Problem description :: Repeat verbatim the lines of the data below, beginning with the line containing "J. M jonin）。" and continuing to the end.
Start of Supplied material
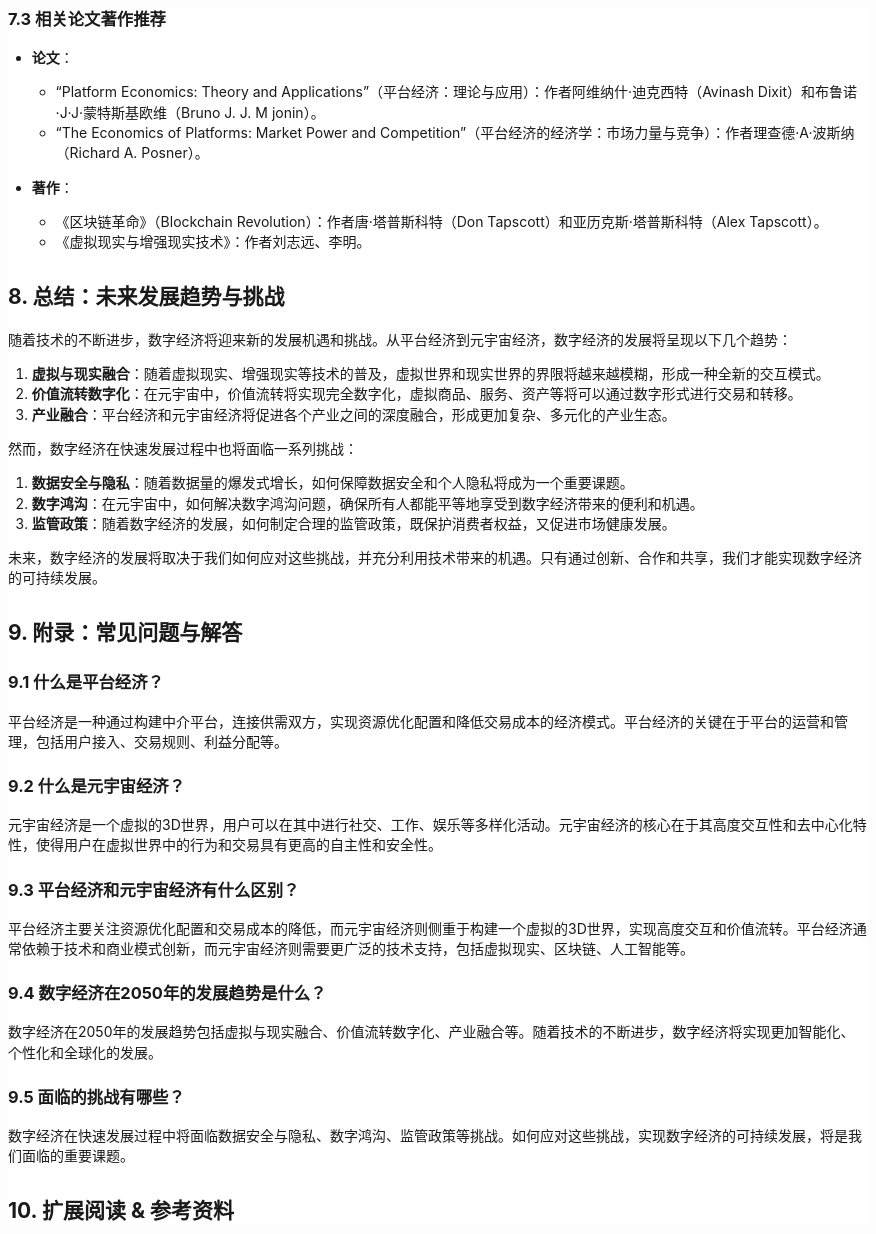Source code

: ### 7.3 相关论文著作推荐

- **论文**：
  - “Platform Economics: Theory and Applications”（平台经济：理论与应用）：作者阿维纳什·迪克西特（Avinash Dixit）和布鲁诺·J·J·蒙特斯基欧维（Bruno J. J. M jonin）。
  - “The Economics of Platforms: Market Power and Competition”（平台经济的经济学：市场力量与竞争）：作者理查德·A·波斯纳（Richard A. Posner）。

- **著作**：
  - 《区块链革命》（Blockchain Revolution）：作者唐·塔普斯科特（Don Tapscott）和亚历克斯·塔普斯科特（Alex Tapscott）。
  - 《虚拟现实与增强现实技术》：作者刘志远、李明。

## 8. 总结：未来发展趋势与挑战

随着技术的不断进步，数字经济将迎来新的发展机遇和挑战。从平台经济到元宇宙经济，数字经济的发展将呈现以下几个趋势：

1. **虚拟与现实融合**：随着虚拟现实、增强现实等技术的普及，虚拟世界和现实世界的界限将越来越模糊，形成一种全新的交互模式。
2. **价值流转数字化**：在元宇宙中，价值流转将实现完全数字化，虚拟商品、服务、资产等将可以通过数字形式进行交易和转移。
3. **产业融合**：平台经济和元宇宙经济将促进各个产业之间的深度融合，形成更加复杂、多元化的产业生态。

然而，数字经济在快速发展过程中也将面临一系列挑战：

1. **数据安全与隐私**：随着数据量的爆发式增长，如何保障数据安全和个人隐私将成为一个重要课题。
2. **数字鸿沟**：在元宇宙中，如何解决数字鸿沟问题，确保所有人都能平等地享受到数字经济带来的便利和机遇。
3. **监管政策**：随着数字经济的发展，如何制定合理的监管政策，既保护消费者权益，又促进市场健康发展。

未来，数字经济的发展将取决于我们如何应对这些挑战，并充分利用技术带来的机遇。只有通过创新、合作和共享，我们才能实现数字经济的可持续发展。

## 9. 附录：常见问题与解答

### 9.1 什么是平台经济？

平台经济是一种通过构建中介平台，连接供需双方，实现资源优化配置和降低交易成本的经济模式。平台经济的关键在于平台的运营和管理，包括用户接入、交易规则、利益分配等。

### 9.2 什么是元宇宙经济？

元宇宙经济是一个虚拟的3D世界，用户可以在其中进行社交、工作、娱乐等多样化活动。元宇宙经济的核心在于其高度交互性和去中心化特性，使得用户在虚拟世界中的行为和交易具有更高的自主性和安全性。

### 9.3 平台经济和元宇宙经济有什么区别？

平台经济主要关注资源优化配置和交易成本的降低，而元宇宙经济则侧重于构建一个虚拟的3D世界，实现高度交互和价值流转。平台经济通常依赖于技术和商业模式创新，而元宇宙经济则需要更广泛的技术支持，包括虚拟现实、区块链、人工智能等。

### 9.4 数字经济在2050年的发展趋势是什么？

数字经济在2050年的发展趋势包括虚拟与现实融合、价值流转数字化、产业融合等。随着技术的不断进步，数字经济将实现更加智能化、个性化和全球化的发展。

### 9.5 面临的挑战有哪些？

数字经济在快速发展过程中将面临数据安全与隐私、数字鸿沟、监管政策等挑战。如何应对这些挑战，实现数字经济的可持续发展，将是我们面临的重要课题。

## 10. 扩展阅读 & 参考资料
End of Supplied material
Reply to the task ::
  - “Platform Economics: Theory and Applications”（平台经济：理论与应用）：作者阿维纳什·迪克西特（Avinash Dixit）和布鲁诺·J·J·蒙特斯基欧维（Bruno J. J. M jonin）。
  - “The Economics of Platforms: Market Power and Competition”（平台经济的经济学：市场力量与竞争）：作者理查德·A·波斯纳（Richard A. Posner）。

- **著作**：
  - 《区块链革命》（Blockchain Revolution）：作者唐·塔普斯科特（Don Tapscott）和亚历克斯·塔普斯科特（Alex Tapscott）。
  - 《虚拟现实与增强现实技术》：作者刘志远、李明。

## 8. 总结：未来发展趋势与挑战

随着技术的不断进步，数字经济将迎来新的发展机遇和挑战。从平台经济到元宇宙经济，数字经济的发展将呈现以下几个趋势：

1. **虚拟与现实融合**：随着虚拟现实、增强现实等技术的普及，虚拟世界和现实世界的界限将越来越模糊，形成一种全新的交互模式。
2. **价值流转数字化**：在元宇宙中，价值流转将实现完全数字化，虚拟商品、服务、资产等将可以通过数字形式进行交易和转移。
3. **产业融合**：平台经济和元宇宙经济将促进各个产业之间的深度融合，形成更加复杂、多元化的产业生态。

然而，数字经济在快速发展过程中也将面临一系列挑战：

1. **数据安全与隐私**：随着数据量的爆发式增长，如何保障数据安全和个人隐私将成为一个重要课题。
2. **数字鸿沟**：在元宇宙中，如何解决数字鸿沟问题，确保所有人都能平等地享受到数字经济带来的便利和机遇。
3. **监管政策**：随着数字经济的发展，如何制定合理的监管政策，既保护消费者权益，又促进市场健康发展。

未来，数字经济的发展将取决于我们如何应对这些挑战，并充分利用技术带来的机遇。只有通过创新、合作和共享，我们才能实现数字经济的可持续发展。

## 9. 附录：常见问题与解答

### 9.1 什么是平台经济？

平台经济是一种通过构建中介平台，连接供需双方，实现资源优化配置和降低交易成本的经济模式。平台经济的关键在于平台的运营和管理，包括用户接入、交易规则、利益分配等。

### 9.2 什么是元宇宙经济？

元宇宙经济是一个虚拟的3D世界，用户可以在其中进行社交、工作、娱乐等多样化活动。元宇宙经济的核心在于其高度交互性和去中心化特性，使得用户在虚拟世界中的行为和交易具有更高的自主性和安全性。

### 9.3 平台经济和元宇宙经济有什么区别？

平台经济主要关注资源优化配置和交易成本的降低，而元宇宙经济则侧重于构建一个虚拟的3D世界，实现高度交互和价值流转。平台经济通常依赖于技术和商业模式创新，而元宇宙经济则需要更广泛的技术支持，包括虚拟现实、区块链、人工智能等。

### 9.4 数字经济在2050年的发展趋势是什么？

数字经济在2050年的发展趋势包括虚拟与现实融合、价值流转数字化、产业融合等。随着技术的不断进步，数字经济将实现更加智能化、个性化和全球化的发展。

### 9.5 面临的挑战有哪些？

数字经济在快速发展过程中将面临数据安全与隐私、数字鸿沟、监管政策等挑战。如何应对这些挑战，实现数字经济的可持续发展，将是我们面临的重要课题。

## 10. 扩展阅读 & 参考资料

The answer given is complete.